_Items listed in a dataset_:
━━━━━━━━
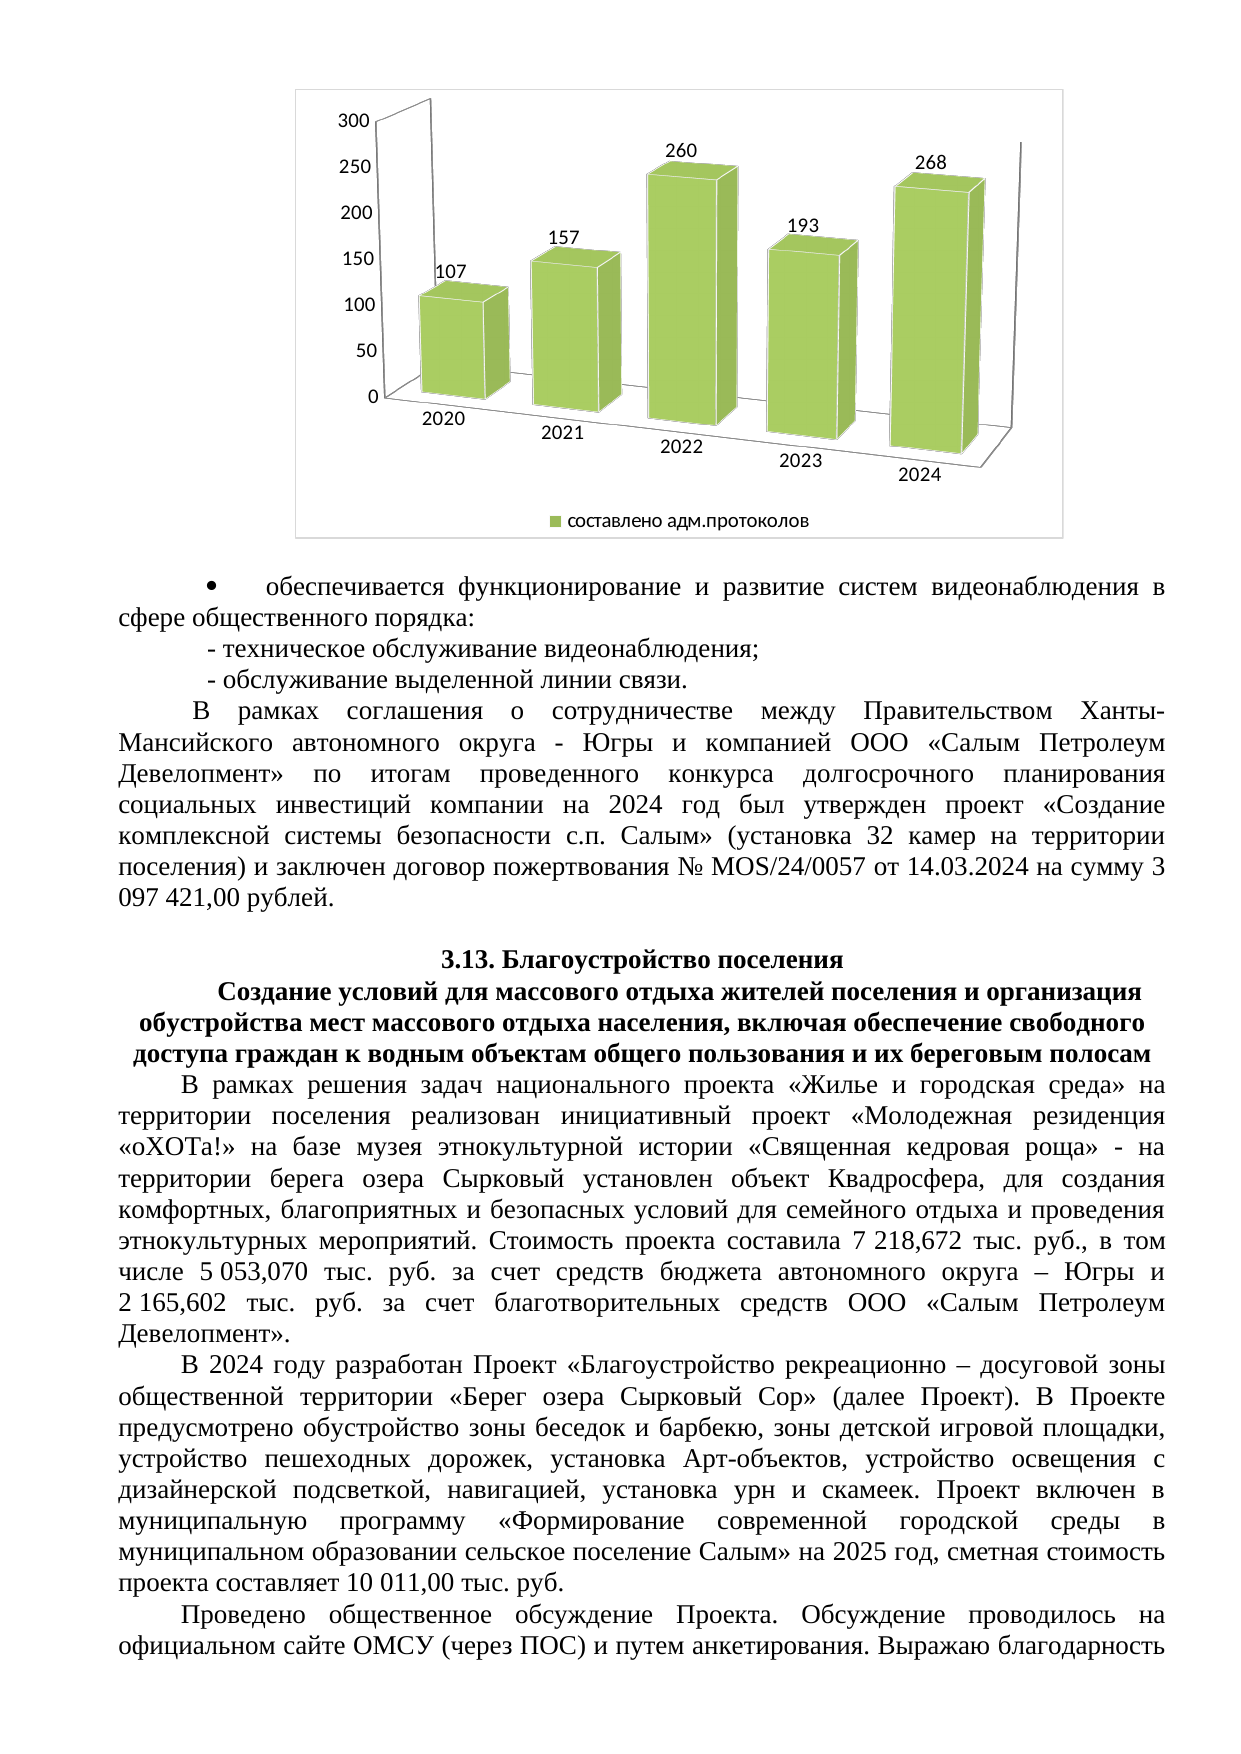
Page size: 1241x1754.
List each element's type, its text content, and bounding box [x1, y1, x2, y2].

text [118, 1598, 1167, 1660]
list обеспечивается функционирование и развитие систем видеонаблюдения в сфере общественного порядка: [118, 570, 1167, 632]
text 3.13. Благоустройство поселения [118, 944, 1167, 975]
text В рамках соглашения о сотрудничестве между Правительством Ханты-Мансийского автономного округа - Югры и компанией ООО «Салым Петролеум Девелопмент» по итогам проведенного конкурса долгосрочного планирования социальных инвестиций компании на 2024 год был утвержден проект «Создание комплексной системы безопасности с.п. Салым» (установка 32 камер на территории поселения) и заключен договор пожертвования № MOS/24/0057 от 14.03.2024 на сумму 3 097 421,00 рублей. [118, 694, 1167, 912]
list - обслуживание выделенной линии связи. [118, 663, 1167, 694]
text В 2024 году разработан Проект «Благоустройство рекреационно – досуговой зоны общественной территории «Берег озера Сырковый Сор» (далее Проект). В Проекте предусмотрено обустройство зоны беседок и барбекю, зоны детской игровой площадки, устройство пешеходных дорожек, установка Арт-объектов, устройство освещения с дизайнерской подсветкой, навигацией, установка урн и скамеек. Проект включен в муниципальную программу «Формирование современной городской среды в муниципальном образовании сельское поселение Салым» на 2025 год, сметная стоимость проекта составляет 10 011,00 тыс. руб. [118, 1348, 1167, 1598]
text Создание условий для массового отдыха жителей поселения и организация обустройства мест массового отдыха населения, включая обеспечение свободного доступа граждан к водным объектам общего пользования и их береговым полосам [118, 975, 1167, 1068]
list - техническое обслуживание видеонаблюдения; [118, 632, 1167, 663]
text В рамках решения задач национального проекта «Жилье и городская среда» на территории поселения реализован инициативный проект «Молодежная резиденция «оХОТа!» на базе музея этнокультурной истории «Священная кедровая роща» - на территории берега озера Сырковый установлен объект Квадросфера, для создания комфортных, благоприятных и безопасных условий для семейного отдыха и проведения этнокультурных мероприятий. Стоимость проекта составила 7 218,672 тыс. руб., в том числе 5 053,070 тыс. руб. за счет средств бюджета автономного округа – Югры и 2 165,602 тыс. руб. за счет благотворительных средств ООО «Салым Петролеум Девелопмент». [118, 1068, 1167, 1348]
━━━━━━━━
_Task to complete_:
Lines with the word "видеонаблюдения": copy each one from the data above.

_Problem solution_:
list обеспечивается функционирование и развитие систем видеонаблюдения в сфере общественного порядка: [118, 570, 1167, 632]
list - техническое обслуживание видеонаблюдения; [118, 632, 1167, 663]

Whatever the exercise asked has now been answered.